Write out the stretch of the entries from the line that contains "common name: Cep" through the line that contains "genus: Pyrgus", with both of those lines included and every line copied word for word.

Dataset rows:
▶
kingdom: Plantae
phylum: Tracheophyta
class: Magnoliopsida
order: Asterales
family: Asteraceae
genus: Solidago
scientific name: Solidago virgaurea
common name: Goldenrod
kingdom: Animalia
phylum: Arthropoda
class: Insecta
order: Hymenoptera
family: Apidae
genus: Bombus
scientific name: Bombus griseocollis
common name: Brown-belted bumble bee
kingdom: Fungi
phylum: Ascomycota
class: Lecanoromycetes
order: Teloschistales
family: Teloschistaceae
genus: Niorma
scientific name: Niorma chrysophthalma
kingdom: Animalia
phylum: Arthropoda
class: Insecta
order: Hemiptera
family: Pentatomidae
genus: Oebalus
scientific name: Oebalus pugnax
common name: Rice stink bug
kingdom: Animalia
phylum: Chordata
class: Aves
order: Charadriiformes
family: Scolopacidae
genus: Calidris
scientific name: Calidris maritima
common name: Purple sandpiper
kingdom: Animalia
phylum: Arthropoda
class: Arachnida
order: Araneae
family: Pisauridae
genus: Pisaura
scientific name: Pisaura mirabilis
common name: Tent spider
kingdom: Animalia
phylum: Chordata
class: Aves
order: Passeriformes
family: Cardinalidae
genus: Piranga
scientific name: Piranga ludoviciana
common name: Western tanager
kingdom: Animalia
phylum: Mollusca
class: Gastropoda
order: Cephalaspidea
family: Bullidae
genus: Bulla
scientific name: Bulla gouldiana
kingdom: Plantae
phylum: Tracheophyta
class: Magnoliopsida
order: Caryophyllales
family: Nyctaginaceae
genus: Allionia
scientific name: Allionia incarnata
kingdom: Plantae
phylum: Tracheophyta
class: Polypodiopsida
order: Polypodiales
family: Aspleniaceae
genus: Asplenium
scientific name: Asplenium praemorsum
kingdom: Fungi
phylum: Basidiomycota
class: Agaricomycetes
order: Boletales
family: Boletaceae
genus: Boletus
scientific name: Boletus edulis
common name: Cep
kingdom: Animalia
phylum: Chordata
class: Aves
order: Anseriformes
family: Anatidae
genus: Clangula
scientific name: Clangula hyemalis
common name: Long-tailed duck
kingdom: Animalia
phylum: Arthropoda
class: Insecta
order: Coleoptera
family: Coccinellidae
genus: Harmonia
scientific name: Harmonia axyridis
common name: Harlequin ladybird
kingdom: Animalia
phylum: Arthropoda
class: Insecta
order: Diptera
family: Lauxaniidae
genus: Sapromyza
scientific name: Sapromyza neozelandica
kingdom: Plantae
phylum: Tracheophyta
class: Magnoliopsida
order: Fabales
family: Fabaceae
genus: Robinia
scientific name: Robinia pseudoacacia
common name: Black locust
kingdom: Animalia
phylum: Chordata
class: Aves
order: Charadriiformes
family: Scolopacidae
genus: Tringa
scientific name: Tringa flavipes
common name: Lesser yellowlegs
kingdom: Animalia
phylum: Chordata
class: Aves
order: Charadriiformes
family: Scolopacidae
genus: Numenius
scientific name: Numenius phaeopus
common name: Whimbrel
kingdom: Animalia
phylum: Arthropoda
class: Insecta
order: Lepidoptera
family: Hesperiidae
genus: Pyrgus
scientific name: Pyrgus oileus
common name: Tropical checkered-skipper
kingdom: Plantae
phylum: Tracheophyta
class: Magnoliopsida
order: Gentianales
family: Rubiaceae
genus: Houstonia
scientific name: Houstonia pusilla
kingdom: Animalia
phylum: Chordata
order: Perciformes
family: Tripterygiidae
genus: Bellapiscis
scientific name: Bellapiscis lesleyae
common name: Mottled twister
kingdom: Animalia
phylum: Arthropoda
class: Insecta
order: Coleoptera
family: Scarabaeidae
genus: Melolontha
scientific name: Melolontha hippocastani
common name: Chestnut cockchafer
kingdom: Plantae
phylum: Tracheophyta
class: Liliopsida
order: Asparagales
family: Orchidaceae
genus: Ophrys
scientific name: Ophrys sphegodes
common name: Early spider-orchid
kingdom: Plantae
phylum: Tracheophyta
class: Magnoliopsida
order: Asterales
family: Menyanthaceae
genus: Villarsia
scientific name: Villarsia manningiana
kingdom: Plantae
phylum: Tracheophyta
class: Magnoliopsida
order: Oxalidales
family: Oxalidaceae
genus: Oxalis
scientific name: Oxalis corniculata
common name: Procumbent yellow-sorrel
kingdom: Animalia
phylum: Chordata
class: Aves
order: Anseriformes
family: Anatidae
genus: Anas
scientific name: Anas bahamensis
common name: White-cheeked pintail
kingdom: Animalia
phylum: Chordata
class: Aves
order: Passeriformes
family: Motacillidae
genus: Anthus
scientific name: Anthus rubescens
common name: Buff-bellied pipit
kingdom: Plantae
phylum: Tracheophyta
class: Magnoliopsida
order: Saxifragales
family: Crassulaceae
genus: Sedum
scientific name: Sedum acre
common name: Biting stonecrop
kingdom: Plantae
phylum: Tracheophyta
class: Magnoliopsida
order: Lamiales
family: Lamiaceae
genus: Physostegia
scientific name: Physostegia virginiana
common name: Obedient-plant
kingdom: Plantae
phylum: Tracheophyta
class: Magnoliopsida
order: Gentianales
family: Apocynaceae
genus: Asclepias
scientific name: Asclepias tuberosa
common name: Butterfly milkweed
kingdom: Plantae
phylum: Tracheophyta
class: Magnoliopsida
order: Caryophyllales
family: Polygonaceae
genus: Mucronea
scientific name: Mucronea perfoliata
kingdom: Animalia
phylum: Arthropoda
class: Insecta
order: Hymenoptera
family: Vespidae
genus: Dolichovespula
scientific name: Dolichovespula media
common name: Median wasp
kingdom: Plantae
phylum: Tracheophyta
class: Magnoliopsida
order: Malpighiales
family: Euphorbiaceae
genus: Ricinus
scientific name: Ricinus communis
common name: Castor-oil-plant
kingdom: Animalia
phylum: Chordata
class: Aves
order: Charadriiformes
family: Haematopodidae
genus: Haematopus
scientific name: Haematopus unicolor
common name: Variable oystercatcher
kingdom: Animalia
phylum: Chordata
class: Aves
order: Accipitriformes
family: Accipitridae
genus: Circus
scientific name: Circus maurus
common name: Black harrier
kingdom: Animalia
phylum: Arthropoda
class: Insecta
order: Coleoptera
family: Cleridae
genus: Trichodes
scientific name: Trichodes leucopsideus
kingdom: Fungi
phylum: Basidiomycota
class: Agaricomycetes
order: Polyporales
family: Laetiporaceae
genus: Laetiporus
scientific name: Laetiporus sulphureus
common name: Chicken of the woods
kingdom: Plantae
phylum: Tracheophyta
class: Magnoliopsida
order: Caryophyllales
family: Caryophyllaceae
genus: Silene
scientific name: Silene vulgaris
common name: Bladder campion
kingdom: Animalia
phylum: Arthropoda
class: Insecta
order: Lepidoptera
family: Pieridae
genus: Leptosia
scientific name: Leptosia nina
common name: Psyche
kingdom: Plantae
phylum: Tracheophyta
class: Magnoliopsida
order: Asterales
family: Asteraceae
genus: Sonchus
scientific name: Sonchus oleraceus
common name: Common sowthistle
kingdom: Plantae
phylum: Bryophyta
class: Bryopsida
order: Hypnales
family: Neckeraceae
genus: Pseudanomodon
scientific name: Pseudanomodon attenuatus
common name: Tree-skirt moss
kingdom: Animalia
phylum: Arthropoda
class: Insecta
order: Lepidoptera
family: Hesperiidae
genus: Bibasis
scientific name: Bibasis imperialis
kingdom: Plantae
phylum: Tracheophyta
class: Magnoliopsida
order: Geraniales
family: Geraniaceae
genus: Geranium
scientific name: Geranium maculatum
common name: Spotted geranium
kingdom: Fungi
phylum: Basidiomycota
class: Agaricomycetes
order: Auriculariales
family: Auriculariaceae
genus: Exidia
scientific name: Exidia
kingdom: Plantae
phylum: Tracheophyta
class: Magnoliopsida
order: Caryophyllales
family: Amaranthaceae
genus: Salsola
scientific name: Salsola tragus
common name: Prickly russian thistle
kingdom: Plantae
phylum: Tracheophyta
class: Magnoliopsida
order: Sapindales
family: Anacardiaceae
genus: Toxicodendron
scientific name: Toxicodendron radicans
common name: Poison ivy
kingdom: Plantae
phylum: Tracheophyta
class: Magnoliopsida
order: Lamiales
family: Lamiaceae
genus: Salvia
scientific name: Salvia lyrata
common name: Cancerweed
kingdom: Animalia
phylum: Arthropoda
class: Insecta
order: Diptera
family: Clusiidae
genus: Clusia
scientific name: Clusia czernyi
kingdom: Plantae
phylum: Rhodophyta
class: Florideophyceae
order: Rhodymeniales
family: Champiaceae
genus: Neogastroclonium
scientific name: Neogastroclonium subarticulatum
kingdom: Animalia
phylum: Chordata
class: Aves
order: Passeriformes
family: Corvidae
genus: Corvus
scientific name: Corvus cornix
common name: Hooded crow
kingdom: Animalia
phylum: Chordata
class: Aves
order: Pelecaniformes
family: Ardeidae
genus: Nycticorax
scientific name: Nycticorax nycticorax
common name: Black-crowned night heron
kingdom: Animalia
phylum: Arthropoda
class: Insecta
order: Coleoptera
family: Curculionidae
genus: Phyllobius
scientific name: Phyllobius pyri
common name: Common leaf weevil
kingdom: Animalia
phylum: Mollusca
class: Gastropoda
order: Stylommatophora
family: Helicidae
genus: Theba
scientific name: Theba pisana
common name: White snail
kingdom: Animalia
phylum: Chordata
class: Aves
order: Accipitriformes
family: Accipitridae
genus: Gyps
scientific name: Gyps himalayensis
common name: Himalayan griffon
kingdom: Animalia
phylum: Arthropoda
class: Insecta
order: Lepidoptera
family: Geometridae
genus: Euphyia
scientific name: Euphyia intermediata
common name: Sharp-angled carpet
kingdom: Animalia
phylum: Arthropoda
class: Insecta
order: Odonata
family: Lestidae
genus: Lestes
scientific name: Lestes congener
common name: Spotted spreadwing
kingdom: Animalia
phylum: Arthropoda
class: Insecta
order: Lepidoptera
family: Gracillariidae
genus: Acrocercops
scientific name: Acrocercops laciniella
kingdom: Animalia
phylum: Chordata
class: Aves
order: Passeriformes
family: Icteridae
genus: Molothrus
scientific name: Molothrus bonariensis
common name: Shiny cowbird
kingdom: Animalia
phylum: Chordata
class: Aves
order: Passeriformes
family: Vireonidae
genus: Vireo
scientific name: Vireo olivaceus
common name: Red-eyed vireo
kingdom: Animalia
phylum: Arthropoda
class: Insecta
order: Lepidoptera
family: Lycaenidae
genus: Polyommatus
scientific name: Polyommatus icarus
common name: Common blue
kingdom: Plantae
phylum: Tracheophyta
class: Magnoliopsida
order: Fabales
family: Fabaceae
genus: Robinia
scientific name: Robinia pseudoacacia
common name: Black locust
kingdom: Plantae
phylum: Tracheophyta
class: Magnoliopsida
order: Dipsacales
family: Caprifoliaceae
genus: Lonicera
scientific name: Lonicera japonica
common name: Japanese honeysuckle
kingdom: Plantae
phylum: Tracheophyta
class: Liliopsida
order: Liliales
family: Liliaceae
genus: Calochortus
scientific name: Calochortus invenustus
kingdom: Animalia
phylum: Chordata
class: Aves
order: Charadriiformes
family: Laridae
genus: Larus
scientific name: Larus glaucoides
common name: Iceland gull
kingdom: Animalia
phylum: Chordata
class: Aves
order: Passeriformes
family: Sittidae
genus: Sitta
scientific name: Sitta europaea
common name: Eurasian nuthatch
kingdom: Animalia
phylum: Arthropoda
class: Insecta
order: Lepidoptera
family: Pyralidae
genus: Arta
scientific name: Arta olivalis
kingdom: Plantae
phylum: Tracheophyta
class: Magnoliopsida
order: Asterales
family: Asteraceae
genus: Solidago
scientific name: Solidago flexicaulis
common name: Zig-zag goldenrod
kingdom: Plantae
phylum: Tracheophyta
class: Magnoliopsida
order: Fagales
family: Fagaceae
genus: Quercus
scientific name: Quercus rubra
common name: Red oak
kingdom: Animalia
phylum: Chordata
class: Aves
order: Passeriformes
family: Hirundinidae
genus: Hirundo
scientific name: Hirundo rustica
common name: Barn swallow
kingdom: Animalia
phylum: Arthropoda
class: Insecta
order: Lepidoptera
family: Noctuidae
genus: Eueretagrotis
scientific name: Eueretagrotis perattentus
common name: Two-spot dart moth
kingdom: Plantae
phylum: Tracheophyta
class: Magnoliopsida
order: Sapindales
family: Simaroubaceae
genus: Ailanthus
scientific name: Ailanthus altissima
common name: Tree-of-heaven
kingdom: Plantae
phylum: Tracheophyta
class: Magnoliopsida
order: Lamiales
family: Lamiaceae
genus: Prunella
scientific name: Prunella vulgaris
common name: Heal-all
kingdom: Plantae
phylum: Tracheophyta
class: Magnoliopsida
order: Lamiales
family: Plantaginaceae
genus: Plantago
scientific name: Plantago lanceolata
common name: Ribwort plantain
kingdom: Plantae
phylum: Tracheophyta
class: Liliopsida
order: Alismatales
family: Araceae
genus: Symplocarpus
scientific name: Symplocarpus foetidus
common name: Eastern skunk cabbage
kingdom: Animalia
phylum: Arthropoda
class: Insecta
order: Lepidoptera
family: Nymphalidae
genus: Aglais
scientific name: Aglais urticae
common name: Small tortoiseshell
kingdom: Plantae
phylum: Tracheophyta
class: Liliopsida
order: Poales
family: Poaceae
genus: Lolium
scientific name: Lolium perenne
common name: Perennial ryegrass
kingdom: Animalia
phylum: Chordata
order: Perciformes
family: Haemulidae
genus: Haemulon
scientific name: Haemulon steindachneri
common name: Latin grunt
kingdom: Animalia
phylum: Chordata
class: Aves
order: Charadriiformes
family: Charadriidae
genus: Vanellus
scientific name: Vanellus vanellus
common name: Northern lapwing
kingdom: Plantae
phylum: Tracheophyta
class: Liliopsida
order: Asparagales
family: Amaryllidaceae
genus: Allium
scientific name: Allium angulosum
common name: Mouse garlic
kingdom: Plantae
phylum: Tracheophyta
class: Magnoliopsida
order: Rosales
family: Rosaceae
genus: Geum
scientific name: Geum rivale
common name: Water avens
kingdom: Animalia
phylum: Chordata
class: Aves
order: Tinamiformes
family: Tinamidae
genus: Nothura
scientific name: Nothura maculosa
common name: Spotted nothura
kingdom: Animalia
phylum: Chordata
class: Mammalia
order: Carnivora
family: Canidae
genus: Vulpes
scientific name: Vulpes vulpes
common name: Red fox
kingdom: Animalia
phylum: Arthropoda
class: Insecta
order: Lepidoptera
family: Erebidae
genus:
◀
_Written reply_
common name: Cep
kingdom: Animalia
phylum: Chordata
class: Aves
order: Anseriformes
family: Anatidae
genus: Clangula
scientific name: Clangula hyemalis
common name: Long-tailed duck
kingdom: Animalia
phylum: Arthropoda
class: Insecta
order: Coleoptera
family: Coccinellidae
genus: Harmonia
scientific name: Harmonia axyridis
common name: Harlequin ladybird
kingdom: Animalia
phylum: Arthropoda
class: Insecta
order: Diptera
family: Lauxaniidae
genus: Sapromyza
scientific name: Sapromyza neozelandica
kingdom: Plantae
phylum: Tracheophyta
class: Magnoliopsida
order: Fabales
family: Fabaceae
genus: Robinia
scientific name: Robinia pseudoacacia
common name: Black locust
kingdom: Animalia
phylum: Chordata
class: Aves
order: Charadriiformes
family: Scolopacidae
genus: Tringa
scientific name: Tringa flavipes
common name: Lesser yellowlegs
kingdom: Animalia
phylum: Chordata
class: Aves
order: Charadriiformes
family: Scolopacidae
genus: Numenius
scientific name: Numenius phaeopus
common name: Whimbrel
kingdom: Animalia
phylum: Arthropoda
class: Insecta
order: Lepidoptera
family: Hesperiidae
genus: Pyrgus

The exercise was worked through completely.